Federal regulators are giving benefits groups more time to react to a proposal that could make some self-insured health plans with data standards problems pay fines of up to $40 per covered life per year.
The U.S. Department of Health and Human Services is extending the comment period for the proposal to April 3, from March 3.
The proposal, which appeared in the Federal Register on Jan. 2, would require “controlling health plans” to show they comply with the Health Insurance Portability and Accountability Act standards for three types of electronic plan communications.
The HIPAA transaction standards apply to health plan eligibility information, claim status information and electronic funds transfers and remittance advice.
The normal cap on data standards-related fines would be $1 per day per covered life, up to $20 per year. The $40 cap would apply only when a plan was guilty of misrepresentation of whether or not it was in compliance with the standards.
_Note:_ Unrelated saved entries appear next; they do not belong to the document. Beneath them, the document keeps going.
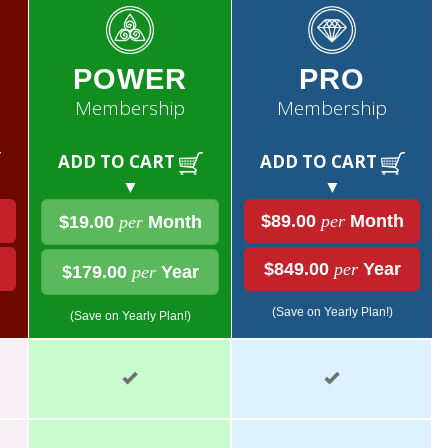
POWER
PRO
Membership
Membership
ADD TO CART
ADD TO CART
▼
▼
$89.00
per
Month
$19.00
per
Month
$849.00
per
Year
$179.00
per
Year
(Save on Yearly Plan!)
(Save on Yearly Plan!)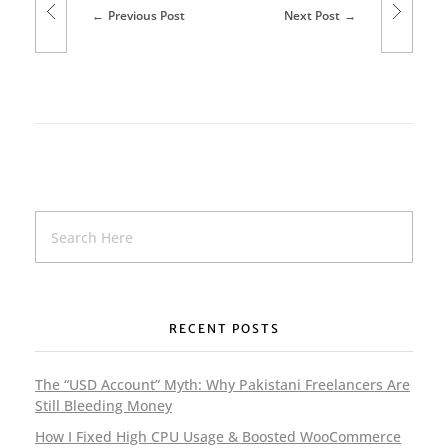
Previous Post
Next Post
b
D
e
s
i
g
n
e
RECENT POSTS
r
i
The “USD Account” Myth: Why Pakistani Freelancers Are
Still Bleeding Money
n
How I Fixed High CPU Usage & Boosted WooCommerce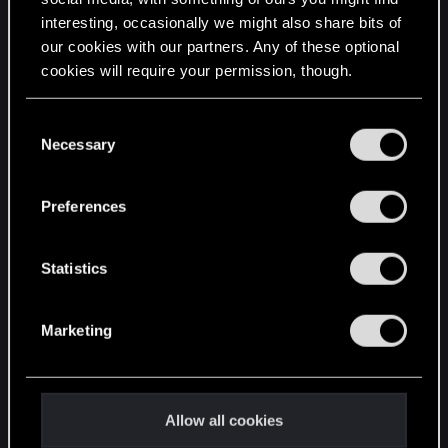
interesting, occasionally we might also share bits of
English
our cookies with our partners. Any of these optional
cookies will require your permission, though.
STAY CONNECTED
You’ll find all the details regarding our use of cookies
C
and tweak your preferences regarding them in the
Necessary
o
“Settings” menu below.
n
s
Preferences
e
n
t
Statistics
S
e
Marketing
l
e
c
t
Allow all cookies
i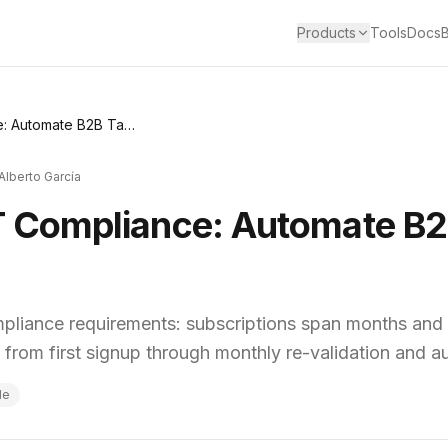
Products
Tools
Docs
SaaS Billing VAT Compliance: Automate B2B Tax ID Verification
Alberto García
T Compliance: Automate B2
mpliance requirements: subscriptions span months and 
— from first signup through monthly re-validation and a
de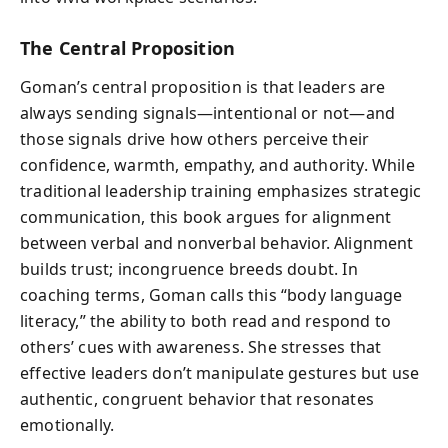
The Central Proposition
Goman’s central proposition is that leaders are
always sending signals—intentional or not—and
those signals drive how others perceive their
confidence, warmth, empathy, and authority. While
traditional leadership training emphasizes strategic
communication, this book argues for alignment
between verbal and nonverbal behavior. Alignment
builds trust; incongruence breeds doubt. In
coaching terms, Goman calls this “body language
literacy,” the ability to both read and respond to
others’ cues with awareness. She stresses that
effective leaders don’t manipulate gestures but use
authentic, congruent behavior that resonates
emotionally.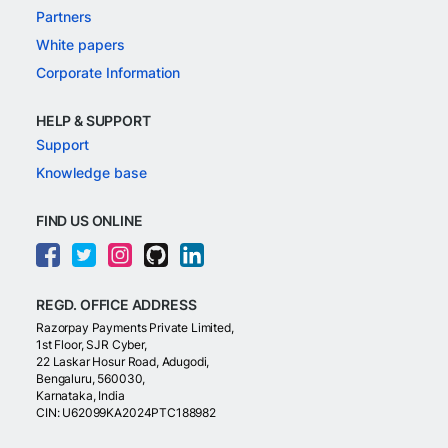
Partners
White papers
Corporate Information
HELP & SUPPORT
Support
Knowledge base
FIND US ONLINE
REGD. OFFICE ADDRESS
Razorpay Payments Private Limited,
1st Floor, SJR Cyber,
22 Laskar Hosur Road, Adugodi,
Bengaluru, 560030,
Karnataka, India
CIN: U62099KA2024PTC188982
Carriers already have had to comply with similar regulations. The new regs are different because they also would apply to many self-insured plans that haven’t had to comply with earlier HIPAA data standards regulations, officials wrote in a new notice.
Many of the plans, including self-insureds, haven’t been affected by the earlier regs because they don’t directly conduct HIPAA-covered transactions, officials say.
HHS is extending the proposal comment period to give benefits groups more time to understand the proposal and solicit feedback from their members, officials say.